Selected excerpt:
Christopher Strachey was a British computer scientist specialising in denotational semantics and who was one of the pioneers of programming languages. Born in 1916, he was the son of British cryptographer Oliver Strachey and Ray Strachey, a British writer and feminist politician. He studied at Gresham's School, King's College, Cambridge, and the University of Cambridge. Despite his family background, he did not stand out at King's and later worked on radars during World War II, then taught at Harrow. However, the concept of intelligent machines quickly caught his attention. In January 1951, a friend introduced him to Mike Woodger of the National Physical Laboratory (NPL), and he subsequently joined the laboratory. The NPL housed the prototype of the Automatic Computing Engine (ACE), designed and built by Alan Turing starting in 1945. The project was delayed for many months, however, due to technical, political, and economic reasons, and Turing abandoned the highly ambitious project in 1947. Thanks to Donald Davies, who worked at the NPL, the laboratory continued the work and eventually succeeded in building the Pilot ACE, a more compact version of the ACE concept, which began operating in May 1950.

In his spare time, Strachey developed a checkers game program to familiarize himself with programming on this machine, which he completed in February 1951. He was inspired by an article titled A Theory of Chess and Noughts and Crosses published in 1950 in Penguin Science News, written by NPL scientist Donald Davies. He was also influenced in his choice by Charles Babbage's analytical engine and proposals for chess and checkers games. Strachey compiled a preliminary version of the program in May 1951 at the NPL, and he tested it for the first time on July 30, 1951, on the Pilot ACE computer. Programming errors, however, prevented it from functioning correctly, and the prototype's memory was insufficient to run the game properly. Strachey also faced frequent component changes in the computer, which regularly rendered parts of his code obsolete.

=== Concept and creation ===
In the spring of 1951, Woodger informed Strachey that the Ferranti Mark I computer had just been installed at the University of Manchester, replacing the Manchester Mark I, from which it was derived. This computer had more memory than the Pilot ACE, which better suited the work Strachey wanted to undertake. In July, he traveled for the first time to the University of Manchester to explore the Ferranti computer and met Alan Turing, who was then the assistant director at the university's Computing Machine Laboratory. Strachey explained his ideas about creating a checkers game. He knew Turing to an extent, as they had both attended King's College, which allowed Strachey to obtain the Ferranti Mark I user manual which Turing had recently written, to port the game onto this computer. Turing was quite impressed by the game but suggested to Strachey that an interesting task would be to simulate the machine itself, in the same way as the selective analysis program developed for the EDSAC computer at the University of Cambridge. Convinced by this idea, the game was temporarily shelved.

Supplied records:
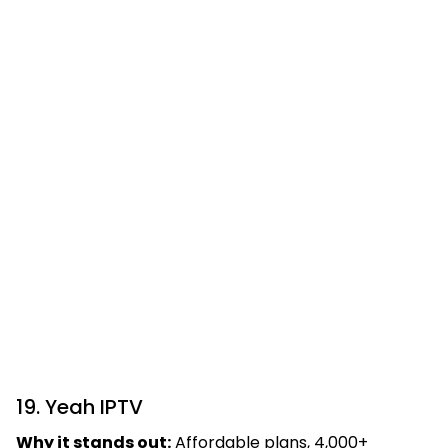
19. Yeah IPTV
Why it stands out:
Affordable plans, 4,000+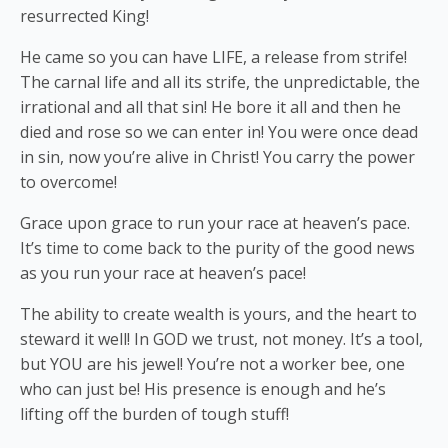
resurrected King!
He came so you can have LIFE, a release from strife!
The carnal life and all its strife, the unpredictable, the
irrational and all that sin! He bore it all and then he
died and rose so we can enter in! You were once dead
in sin, now you’re alive in Christ! You carry the power
to overcome!
Grace upon grace to run your race at heaven’s pace.
It’s time to come back to the purity of the good news
as you run your race at heaven’s pace!
The ability to create wealth is yours, and the heart to
steward it well! In GOD we trust, not money. It’s a tool,
but YOU are his jewel! You’re not a worker bee, one
who can just be! His presence is enough and he’s
lifting off the burden of tough stuff!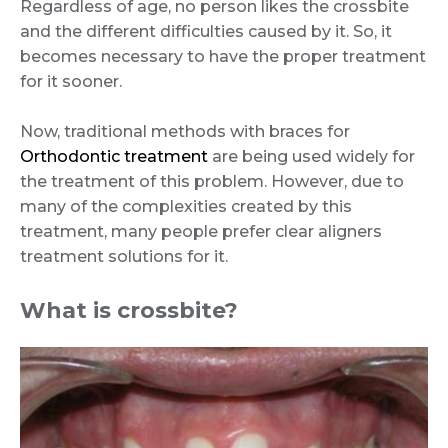
Regardless of age, no person likes the crossbite
and the different difficulties caused by it. So, it
becomes necessary to have the proper treatment
for it sooner.
Now, traditional methods with braces for
Orthodontic treatment
are being used widely for
the treatment of this problem. However, due to
many of the complexities created by this
treatment, many people prefer clear aligners
treatment solutions for it.
What is crossbite?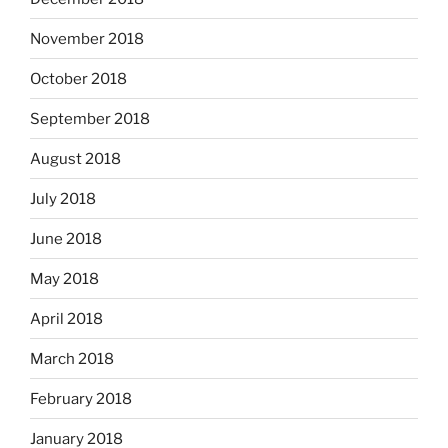
November 2018
October 2018
September 2018
August 2018
July 2018
June 2018
May 2018
April 2018
March 2018
February 2018
January 2018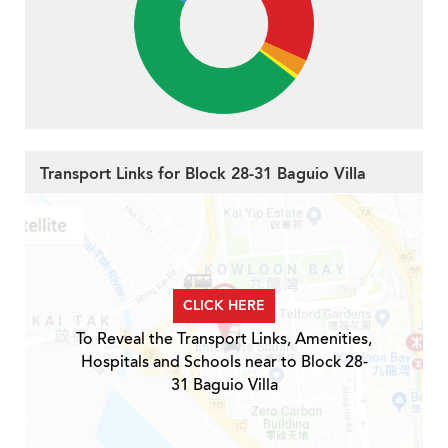
Transport Links for Block 28-31 Baguio Villa
CLICK HERE
To Reveal the Transport Links, Amenities,
Hospitals and Schools near to Block 28-
31 Baguio Villa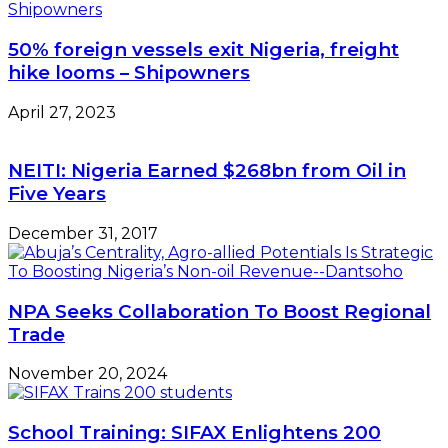
By
64%
50% foreign vessels exit Nigeria, freight
–
hike looms – Shipowners
NNPC
April 27, 2023
NEITI: Nigeria Earned $268bn from Oil in
Five Years
December 31, 2017
NPA Seeks Collaboration To Boost Regional
Trade
November 20, 2024
School Training: SIFAX Enlightens 200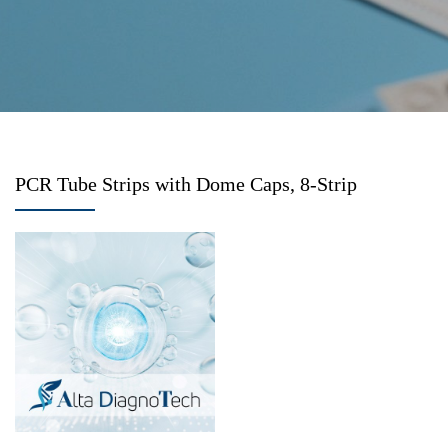
PCR Tube Strips with Dome Caps, 8-Strip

Directions:
a. In the Christopher Strachey passage, when did the Pilot ACE begin operating?
b. Transcribe everything in the Christopher Strachey passage from "In his spare" down to "his code obsolete.".
c. Finish out the next part of the Christopher Strachey passage, picking up after its final sentence.

Answer set:
a. May 1950

b.
In his spare time, Strachey developed a checkers game program to familiarize himself with programming on this machine, which he completed in February 1951. He was inspired by an article titled A Theory of Chess and Noughts and Crosses published in 1950 in Penguin Science News, written by NPL scientist Donald Davies. He was also influenced in his choice by Charles Babbage's analytical engine and proposals for chess and checkers games. Strachey compiled a preliminary version of the program in May 1951 at the NPL, and he tested it for the first time on July 30, 1951, on the Pilot ACE computer. Programming errors, however, prevented it from functioning correctly, and the prototype's memory was insufficient to run the game properly. Strachey also faced frequent component changes in the computer, which regularly rendered parts of his code obsolete.

c.
Turing's encouragement was crucial for Strachey, who eventually managed to get the game running on the Ferranti Mark I. Turing appreciated Strachey, who had brought fresh ideas from King's College into the technical atmosphere of the Manchester laboratory, especially since they behaved similarly and shared the same sense of humor. In 1952, the two of them amused themselves by creating a program on the Mark I that wrote love letters with randomly generated content, using random numbers and prerecorded text fragments. Turing persuaded Strachey to create two audio programs—the first of their kind—that enabled the computer to play music, namely "In the Mood" by Glenn Miller and "Baa, Baa, Black Sheep".

Other laboratory members were initially amused to see Strachey eager to run his program on punched tape as they did not believe that a newcomer could succeed in running a complex program on their first attempt. After he corrected a few errors, however, the program worked, successfully playing a game of checkers followed by "God Save the King" through a loudspeaker. From that point on, Strachey gained a reputation as a "remarkable" developer. The final version's code was over 20 pages long and contained over 1,000 instructions, making it the longest program ever written for a computer at the time, although Strachey was unaware of this record. Strachey made numerous improvements and eventually completed the port of the game, which, by July 1952, could play a complete game of checkers at a manageable speed.

== Legacy ==
While earlier games such as Bertie the Brain ran on dedicated machines, Checkers was unique in that it ran on a general-purpose Turing-complete computer, enabling it to use one of the first electronic displays. It was the first such computer game to do so. Checkers was also one of the first games to incorporate a form of artificial intelligence; it was preceded only by Turochamp, a chess program designed by Turing in 1948 but never successfully run on a computer. Around the same time in 1952 as Checkers, the tic-tac-toe video game OXO was created by Alexander S. Douglas on the EDSAC. It is, however, disputed whether Checkers or OXO was the first to become functional and therefore be the first game to display visuals on an electronic screen. Checkers inspired Arthur Samuel, who discovered it at a conference organized the same year in Toronto, Canada, where Strachey described his game. Samuel then created a version of Checkers in 1952 on the IBM 701. He continued to improve its artificial intelligence in the following years, and in 1956, it would be showcased on television.

When Christopher Strachey wrote Checkers, he had envisioned a machine learning system alongside it. He designed a routine learning program and, following a discussion with Turing, hoped to implement it in a simulation of nim. Strachey would, however, miss the opportunity to be the first to present a functional computer program incorporating the machine learning concept. He was outpaced by Anthony Oettinger and his programs running on the EDSAC.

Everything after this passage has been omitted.